Work instruction = Write out the data below exactly, beginning with the first line and ending once the line that has "279 28 42.42" is written.

Dataset extract =
'''

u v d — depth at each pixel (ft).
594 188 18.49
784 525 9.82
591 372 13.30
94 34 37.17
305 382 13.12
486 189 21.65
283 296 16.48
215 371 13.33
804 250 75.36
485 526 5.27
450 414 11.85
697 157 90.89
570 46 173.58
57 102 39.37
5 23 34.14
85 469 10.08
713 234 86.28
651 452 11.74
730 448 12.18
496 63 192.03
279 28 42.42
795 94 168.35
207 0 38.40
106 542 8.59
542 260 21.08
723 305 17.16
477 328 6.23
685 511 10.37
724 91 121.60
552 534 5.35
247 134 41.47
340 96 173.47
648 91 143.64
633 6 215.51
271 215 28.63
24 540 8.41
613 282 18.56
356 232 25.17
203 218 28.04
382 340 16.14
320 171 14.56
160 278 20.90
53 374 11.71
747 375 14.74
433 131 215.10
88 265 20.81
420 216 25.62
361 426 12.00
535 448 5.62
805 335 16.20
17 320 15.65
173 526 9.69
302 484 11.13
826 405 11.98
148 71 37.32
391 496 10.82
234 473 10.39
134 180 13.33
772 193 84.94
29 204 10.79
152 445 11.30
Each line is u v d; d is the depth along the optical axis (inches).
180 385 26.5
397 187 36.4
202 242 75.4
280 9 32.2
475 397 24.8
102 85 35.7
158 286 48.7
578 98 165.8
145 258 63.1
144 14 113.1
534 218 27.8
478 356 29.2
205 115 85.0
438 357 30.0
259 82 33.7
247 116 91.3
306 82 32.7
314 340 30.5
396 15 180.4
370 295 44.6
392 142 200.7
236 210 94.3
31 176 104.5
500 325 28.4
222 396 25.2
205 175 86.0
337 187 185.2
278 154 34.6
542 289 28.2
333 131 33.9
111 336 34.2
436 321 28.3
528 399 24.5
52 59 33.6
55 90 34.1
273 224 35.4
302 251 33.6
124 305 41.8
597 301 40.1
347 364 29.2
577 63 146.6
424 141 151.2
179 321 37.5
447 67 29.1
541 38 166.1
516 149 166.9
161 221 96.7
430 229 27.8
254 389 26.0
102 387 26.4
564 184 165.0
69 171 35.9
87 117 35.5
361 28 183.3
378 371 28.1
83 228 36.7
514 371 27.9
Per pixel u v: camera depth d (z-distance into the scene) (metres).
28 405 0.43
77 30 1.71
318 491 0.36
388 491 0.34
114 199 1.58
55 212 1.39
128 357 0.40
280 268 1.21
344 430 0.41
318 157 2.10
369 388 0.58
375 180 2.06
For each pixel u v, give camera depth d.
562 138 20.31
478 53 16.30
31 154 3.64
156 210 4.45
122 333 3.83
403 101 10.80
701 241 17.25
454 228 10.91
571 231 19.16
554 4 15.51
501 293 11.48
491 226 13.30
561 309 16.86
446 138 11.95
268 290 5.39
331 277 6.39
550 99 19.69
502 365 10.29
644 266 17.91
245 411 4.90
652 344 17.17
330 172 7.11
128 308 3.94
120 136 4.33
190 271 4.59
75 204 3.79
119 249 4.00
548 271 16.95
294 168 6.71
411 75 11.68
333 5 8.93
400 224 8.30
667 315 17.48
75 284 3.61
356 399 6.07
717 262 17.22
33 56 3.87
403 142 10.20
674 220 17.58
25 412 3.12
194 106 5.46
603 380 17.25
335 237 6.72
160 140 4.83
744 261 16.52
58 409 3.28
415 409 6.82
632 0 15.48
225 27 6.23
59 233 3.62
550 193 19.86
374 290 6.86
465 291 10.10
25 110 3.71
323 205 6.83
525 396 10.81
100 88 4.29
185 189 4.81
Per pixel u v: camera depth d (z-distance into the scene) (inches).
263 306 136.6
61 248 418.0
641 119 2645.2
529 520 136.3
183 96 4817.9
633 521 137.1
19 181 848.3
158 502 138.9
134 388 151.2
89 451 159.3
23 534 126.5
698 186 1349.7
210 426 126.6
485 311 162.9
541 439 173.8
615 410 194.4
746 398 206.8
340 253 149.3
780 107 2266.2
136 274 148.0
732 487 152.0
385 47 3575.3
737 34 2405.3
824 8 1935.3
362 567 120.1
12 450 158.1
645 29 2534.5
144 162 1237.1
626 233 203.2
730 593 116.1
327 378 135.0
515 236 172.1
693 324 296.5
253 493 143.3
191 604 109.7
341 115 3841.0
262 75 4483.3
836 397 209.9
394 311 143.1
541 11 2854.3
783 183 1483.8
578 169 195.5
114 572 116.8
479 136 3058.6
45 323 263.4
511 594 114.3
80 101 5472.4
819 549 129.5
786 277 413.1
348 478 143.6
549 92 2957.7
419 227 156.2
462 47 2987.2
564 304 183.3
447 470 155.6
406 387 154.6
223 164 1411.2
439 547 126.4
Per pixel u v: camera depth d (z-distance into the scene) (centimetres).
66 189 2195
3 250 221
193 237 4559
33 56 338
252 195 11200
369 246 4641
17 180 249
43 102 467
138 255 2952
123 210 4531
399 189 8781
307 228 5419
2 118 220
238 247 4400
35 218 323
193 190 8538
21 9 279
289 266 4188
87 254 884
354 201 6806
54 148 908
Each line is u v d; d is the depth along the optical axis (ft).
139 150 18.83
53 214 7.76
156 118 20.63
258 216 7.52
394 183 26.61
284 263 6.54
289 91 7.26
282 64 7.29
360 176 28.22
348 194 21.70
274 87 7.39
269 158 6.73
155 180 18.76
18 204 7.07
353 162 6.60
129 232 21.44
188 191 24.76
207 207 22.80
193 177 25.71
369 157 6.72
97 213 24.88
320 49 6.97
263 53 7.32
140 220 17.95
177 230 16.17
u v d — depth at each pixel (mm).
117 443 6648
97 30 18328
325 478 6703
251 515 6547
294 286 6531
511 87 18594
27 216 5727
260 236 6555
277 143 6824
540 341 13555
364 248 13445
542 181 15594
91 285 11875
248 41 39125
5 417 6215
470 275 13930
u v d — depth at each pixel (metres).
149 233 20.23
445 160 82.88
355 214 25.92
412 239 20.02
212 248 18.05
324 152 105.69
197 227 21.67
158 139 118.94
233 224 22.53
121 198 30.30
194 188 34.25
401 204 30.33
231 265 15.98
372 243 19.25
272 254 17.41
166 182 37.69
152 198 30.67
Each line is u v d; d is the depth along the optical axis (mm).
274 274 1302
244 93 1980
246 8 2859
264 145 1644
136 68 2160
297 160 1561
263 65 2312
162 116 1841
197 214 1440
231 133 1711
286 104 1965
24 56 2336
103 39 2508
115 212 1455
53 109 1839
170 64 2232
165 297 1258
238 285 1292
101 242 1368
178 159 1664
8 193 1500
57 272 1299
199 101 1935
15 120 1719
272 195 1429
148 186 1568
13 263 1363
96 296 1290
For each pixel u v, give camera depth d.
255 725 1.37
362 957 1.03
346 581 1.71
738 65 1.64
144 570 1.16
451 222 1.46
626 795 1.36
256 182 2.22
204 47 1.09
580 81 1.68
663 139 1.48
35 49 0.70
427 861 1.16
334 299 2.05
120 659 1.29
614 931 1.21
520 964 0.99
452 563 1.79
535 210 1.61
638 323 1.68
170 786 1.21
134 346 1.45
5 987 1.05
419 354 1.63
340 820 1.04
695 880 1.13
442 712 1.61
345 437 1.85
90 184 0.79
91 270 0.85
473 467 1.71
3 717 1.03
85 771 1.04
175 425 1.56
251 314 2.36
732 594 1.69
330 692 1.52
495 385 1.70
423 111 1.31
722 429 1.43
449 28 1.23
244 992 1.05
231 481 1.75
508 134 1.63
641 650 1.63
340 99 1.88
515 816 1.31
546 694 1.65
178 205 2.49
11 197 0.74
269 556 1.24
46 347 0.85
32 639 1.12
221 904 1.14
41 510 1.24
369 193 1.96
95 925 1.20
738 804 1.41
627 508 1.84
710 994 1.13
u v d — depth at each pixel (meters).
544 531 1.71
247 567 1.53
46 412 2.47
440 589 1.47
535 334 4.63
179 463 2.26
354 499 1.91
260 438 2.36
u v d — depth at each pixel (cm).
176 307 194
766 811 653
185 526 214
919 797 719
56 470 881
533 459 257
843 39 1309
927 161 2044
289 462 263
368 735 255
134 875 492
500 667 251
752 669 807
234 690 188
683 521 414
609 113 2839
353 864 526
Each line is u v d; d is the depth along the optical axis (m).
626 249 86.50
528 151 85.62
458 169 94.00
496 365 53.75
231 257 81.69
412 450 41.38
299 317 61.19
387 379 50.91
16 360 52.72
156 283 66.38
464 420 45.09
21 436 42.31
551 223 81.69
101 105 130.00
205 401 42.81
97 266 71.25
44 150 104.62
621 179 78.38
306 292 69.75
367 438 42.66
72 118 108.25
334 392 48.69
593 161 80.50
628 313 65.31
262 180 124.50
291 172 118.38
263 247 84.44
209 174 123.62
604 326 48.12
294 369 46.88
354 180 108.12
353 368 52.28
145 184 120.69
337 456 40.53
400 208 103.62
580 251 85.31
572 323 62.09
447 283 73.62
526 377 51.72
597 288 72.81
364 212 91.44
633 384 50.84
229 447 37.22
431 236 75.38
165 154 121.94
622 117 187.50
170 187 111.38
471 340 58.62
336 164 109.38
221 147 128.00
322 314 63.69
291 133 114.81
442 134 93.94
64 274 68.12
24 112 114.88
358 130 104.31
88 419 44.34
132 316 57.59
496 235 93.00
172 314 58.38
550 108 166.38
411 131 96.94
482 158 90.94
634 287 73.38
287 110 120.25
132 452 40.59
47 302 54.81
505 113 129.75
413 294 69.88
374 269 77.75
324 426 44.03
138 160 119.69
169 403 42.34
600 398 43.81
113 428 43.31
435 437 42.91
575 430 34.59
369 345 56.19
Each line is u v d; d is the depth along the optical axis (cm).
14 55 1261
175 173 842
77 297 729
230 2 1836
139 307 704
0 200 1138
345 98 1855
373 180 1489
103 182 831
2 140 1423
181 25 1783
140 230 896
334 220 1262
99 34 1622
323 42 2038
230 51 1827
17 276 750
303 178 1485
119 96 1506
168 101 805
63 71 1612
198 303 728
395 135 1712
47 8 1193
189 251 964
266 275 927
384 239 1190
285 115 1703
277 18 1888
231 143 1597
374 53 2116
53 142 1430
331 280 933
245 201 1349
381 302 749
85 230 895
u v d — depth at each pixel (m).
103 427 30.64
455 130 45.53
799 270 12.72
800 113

'''

Solution for this task =
u v d — depth at each pixel (ft).
594 188 18.49
784 525 9.82
591 372 13.30
94 34 37.17
305 382 13.12
486 189 21.65
283 296 16.48
215 371 13.33
804 250 75.36
485 526 5.27
450 414 11.85
697 157 90.89
570 46 173.58
57 102 39.37
5 23 34.14
85 469 10.08
713 234 86.28
651 452 11.74
730 448 12.18
496 63 192.03
279 28 42.42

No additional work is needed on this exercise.